This document outlines the database migration process for transitioning the ASPC (Associated Students of Pomona College) course review system from legacy instructor IDs to API-based instructor CxIDs. The migration was necessary to align the system with the Pomona API's data structure and improve data accuracy.

## Background

The ASPC course review system serves students across the Claremont Colleges consortium (Harvey Mudd, Pomona, Claremont McKenna, Scripps, and Pitzer). The system originally used legacy internal instructor IDs inherited from a previous PostgreSQL database. However, the external Pomona API uses CxIDs (arbitrary numerical identifiers) for instructors.

### Database Structure

**Three main MongoDB collections:**
1. **Instructors** - Professor information
2. **Courses** - Course offerings with instructor associations
3. **CourseReviews** - Student reviews linked to specific courses and instructors

### Initial Data State
- **887 unique instructor names** in the system
- **26 instructors** have multiple CxIDs (taught at different schools)
- Courses stored with codes like `CSCI005 HM` and slugs like `CSCI005-HM`
- **Average instructors per course:** 48.26 (clearly erroneous)

### The Core Problem

Same professor can have multiple CxIDs if they taught at different schools throughout their career, creating a many-to-one mapping challenge. The legacy system's internal IDs didn't align with the API's data source, and we needed to maintain historical accuracy for existing course reviews while migrating to the new system.

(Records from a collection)
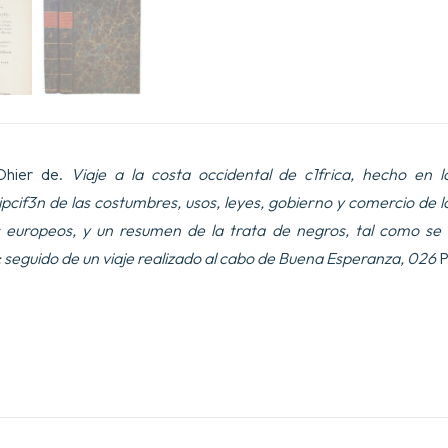
Ohier de.
Viaje a la costa occidental de c1frica, hecho en l
pcif3n de las costumbres, usos, leyes, gobierno y comercio de 
 europeos, y un resumen de la trata de negros, tal como se 
 seguido de un viaje realizado al cabo de Buena Esperanza, 026
P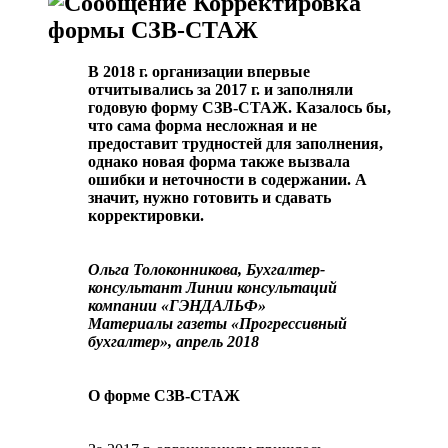
Корректировка
формы СЗВ-СТАЖ
В 2018 г. организации впервые
отчитывались за 2017 г. и заполняли
годовую форму СЗВ-СТАЖ. Казалось бы,
что сама форма несложная и не
предоставит трудностей для заполнения,
однако новая форма также вызвала
ошибки и неточности в содержании. А
значит, нужно готовить и сдавать
корректировки.
Ольга Толоконникова, Бухгалтер-
консультант Линии консультаций
компании «ГЭНДАЛЬФ»
Материалы газеты «Прогрессивный
бухгалтер», апрель 2018
О форме СЗВ-СТАЖ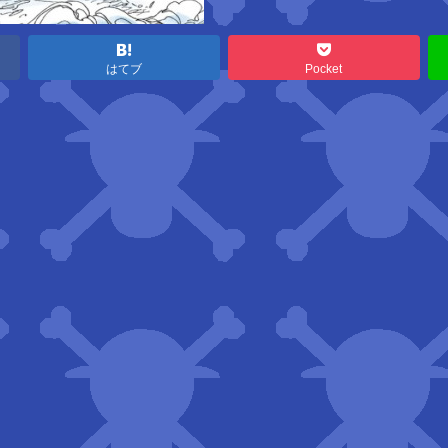
はてブ
Pocket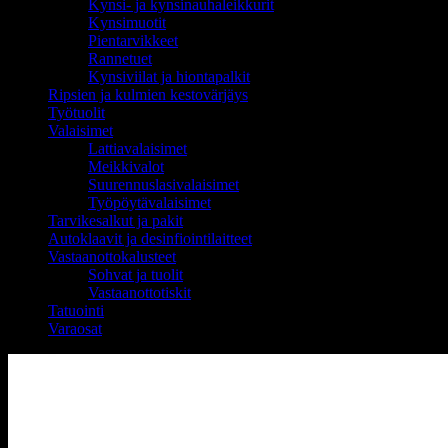
Kynsi- ja kynsinauhaleikkurit
Kynsimuotit
Pientarvikkeet
Rannetuet
Kynsiviilat ja hiontapalkit
Ripsien ja kulmien kestovärjäys
Työtuolit
Valaisimet
Lattiavalaisimet
Meikkivalot
Suurennuslasivalaisimet
Työpöytävalaisimet
Tarvikesalkut ja pakit
Autoklaavit ja desinfiointilaitteet
Vastaanottokalusteet
Sohvat ja tuolit
Vastaanottotiskit
Tatuointi
Varaosat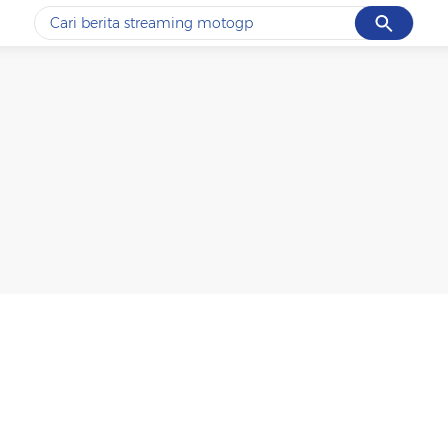
Cancel
Yang sedang ramai dicari
#1
ketik
#2
bromo
#3
streaming motogp
#4
prabowo
#5
data live draw sgp
Promoted
Terakhir yang dicari
Loading...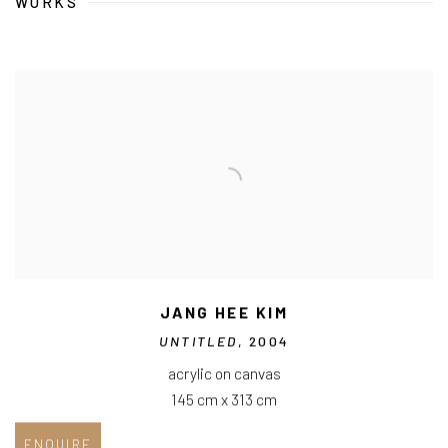
WORKS
JANG HEE KIM
UNTITLED
, 2004
acrylic on canvas
145 cm x 313 cm
ENQUIRE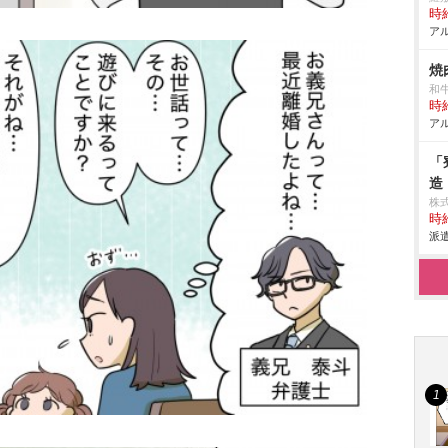
時給
アル
焼
和
時給
アル
「
造
株
時給
派遣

Tasks —
A. In the course review migration document, edit the passage starting at "- Courses stored" and ending at "the new system.", replacing "historical accuracy" with "historical consistency".
B. According to the course review migration document, how many instructors have multiple CxIDs?

Completed exercise —
A.
- Courses stored with codes like `CSCI005 HM` and slugs like `CSCI005-HM`
- **Average instructors per course:** 48.26 (clearly erroneous)

### The Core Problem

Same professor can have multiple CxIDs if they taught at different schools throughout their career, creating a many-to-one mapping challenge. The legacy system's internal IDs didn't align with the API's data source, and we needed to maintain historical consistency for existing course reviews while migrating to the new system.

B. 26 instructors.